Morning Symphony: 1977 Tyrrell P34 – The Six-Wheeled Wonder At Imola


Morning Symphony: 1977 Tyrrell P34 – The Six-Wheeled Wonder At Imola

Innovate or die. That’s the way motorsports works…you look for any kind of advantage, any kind of gain that will put you ahead of the pack and you run with it until either you succeed and everybody copies you, or until what you’ve done is deemed too successful and is legislated out with the rules. Look back into history and you can see this in practice, from the Fiat S76 Record to the Daytona/Superbird twins that Chrysler Corporation went to war with Ford at NASCAR tracks with. The name of the game is always one-upmanship.

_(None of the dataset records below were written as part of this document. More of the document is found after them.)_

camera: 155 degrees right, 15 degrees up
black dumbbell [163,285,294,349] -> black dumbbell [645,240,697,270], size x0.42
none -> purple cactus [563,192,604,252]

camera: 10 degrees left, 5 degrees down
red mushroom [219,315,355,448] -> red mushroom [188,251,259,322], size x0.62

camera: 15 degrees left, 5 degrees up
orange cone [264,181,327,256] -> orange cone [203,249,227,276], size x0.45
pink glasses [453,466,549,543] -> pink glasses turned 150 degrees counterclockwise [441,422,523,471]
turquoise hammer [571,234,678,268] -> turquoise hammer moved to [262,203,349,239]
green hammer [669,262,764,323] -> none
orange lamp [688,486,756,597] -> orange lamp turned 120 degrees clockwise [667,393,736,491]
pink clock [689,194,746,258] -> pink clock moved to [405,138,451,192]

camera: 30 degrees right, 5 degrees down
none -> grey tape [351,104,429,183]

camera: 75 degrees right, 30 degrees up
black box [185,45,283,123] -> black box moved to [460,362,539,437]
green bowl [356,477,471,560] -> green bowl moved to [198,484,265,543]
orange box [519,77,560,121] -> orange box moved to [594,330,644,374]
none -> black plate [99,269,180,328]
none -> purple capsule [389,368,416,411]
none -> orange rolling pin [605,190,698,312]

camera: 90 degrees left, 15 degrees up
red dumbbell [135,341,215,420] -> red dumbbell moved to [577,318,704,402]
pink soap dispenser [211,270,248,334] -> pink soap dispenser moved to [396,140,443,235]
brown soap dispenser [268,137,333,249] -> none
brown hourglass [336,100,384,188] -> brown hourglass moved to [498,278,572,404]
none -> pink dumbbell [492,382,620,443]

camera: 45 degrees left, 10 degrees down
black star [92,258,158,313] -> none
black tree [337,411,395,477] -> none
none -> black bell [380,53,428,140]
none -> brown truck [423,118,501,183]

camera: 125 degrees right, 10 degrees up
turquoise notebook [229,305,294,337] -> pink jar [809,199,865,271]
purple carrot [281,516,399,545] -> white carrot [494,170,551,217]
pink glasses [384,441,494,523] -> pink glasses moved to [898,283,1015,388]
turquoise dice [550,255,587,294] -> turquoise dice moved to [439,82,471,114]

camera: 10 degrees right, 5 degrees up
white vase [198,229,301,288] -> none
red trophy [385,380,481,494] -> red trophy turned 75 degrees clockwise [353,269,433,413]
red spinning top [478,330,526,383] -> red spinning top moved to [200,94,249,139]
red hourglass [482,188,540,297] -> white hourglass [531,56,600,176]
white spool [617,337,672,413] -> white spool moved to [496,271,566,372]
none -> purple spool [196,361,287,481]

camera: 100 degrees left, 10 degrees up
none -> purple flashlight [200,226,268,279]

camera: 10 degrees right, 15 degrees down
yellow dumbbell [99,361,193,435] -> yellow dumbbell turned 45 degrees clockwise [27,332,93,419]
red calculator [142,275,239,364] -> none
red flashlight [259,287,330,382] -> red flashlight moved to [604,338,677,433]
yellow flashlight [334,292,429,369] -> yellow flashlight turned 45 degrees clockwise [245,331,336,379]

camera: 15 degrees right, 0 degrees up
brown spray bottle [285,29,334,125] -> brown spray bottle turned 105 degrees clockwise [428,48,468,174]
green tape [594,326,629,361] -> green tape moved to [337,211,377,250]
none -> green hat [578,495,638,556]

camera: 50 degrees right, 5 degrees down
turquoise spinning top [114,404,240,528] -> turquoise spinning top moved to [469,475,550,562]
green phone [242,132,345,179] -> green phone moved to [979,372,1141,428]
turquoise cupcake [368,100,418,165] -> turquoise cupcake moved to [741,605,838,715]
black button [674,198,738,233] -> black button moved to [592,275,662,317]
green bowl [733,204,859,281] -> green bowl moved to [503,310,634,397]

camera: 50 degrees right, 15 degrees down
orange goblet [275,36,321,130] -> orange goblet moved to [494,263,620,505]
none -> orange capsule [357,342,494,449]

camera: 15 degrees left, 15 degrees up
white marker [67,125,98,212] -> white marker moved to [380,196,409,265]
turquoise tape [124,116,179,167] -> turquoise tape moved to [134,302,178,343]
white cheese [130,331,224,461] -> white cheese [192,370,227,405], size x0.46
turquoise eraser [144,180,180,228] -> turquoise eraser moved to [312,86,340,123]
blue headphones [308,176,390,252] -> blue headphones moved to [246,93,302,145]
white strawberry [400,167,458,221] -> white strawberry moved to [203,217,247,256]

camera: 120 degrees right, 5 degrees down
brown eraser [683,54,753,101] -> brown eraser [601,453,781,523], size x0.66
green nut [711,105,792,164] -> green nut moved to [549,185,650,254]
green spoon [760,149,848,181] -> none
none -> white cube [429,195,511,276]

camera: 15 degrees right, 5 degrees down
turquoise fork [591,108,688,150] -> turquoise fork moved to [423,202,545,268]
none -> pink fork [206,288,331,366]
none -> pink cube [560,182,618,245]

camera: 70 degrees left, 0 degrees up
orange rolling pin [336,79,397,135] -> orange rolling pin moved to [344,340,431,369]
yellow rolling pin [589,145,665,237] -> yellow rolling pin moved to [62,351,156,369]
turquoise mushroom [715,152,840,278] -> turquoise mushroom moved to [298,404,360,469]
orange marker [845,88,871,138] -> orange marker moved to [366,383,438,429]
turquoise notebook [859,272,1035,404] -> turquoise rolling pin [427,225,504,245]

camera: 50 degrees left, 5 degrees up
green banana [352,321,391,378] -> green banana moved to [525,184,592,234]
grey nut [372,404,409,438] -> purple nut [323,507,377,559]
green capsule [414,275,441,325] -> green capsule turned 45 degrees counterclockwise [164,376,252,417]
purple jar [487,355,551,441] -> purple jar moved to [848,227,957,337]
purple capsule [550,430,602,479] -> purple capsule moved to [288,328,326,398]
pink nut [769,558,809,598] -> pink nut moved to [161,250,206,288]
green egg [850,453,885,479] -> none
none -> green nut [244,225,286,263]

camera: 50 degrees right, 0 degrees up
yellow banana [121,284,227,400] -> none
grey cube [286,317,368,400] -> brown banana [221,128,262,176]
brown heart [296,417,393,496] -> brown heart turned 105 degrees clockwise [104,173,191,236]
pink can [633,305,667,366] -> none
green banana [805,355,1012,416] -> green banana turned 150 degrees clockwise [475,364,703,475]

In 1975, Formula 1 was wild. This was the era of James Hunt and Niki Lauda, Emerson Fittipaldi and Clay Regazzoni, Jochen Mass, Mario Andretti and Mark Donohue in his last racing year before the accident at Österreichring that claimed his life. Technical advancements ruled the day. Lauda had the Ferrari 312t, a car that he would use to stomp his way to the championship that year while earning the Prancing Horse a constructor’s championship. Kind of hard to overshadow that kind of performance, but there was a way: six wheels. Here’s how this worked: in 1975, the maximum width of the front spoiler was just a tick under five feet. With four wheels, the tire stuck out past the wing and stood well above it, in the wind where you didn’t want it. Tyrrell bypassed this by using four 10″ diameter wheels up front sporting Avon tires. With the tires neatly tucked inside of and behind the front wing, not only did the driver gain an aero advantage, but having four contact patches helped with handling and provided more sweep area for the brakes to function as well. It might have looked like a freakshow on the course but it worked, especially at the SwedishGrand Prix in 1976, where Jody Scheckter and Patrick Depailler came first-second in Tyrrells, with Lauda’s Ferrari tailing behind in third and Hunt’s McLaren-Ford in fifth.

The program ultimately proved to be a bit troublesome, especially when Scheckter was replaed with Ronnie Peterson. The P34B had upgrades that tacked on 190 pounds to the car’s chassis and ultimately, the six-wheeled plan was scrapped for the 1978 season. Shortly thereafter, in 1983, the FIA specified four wheels only in the rules.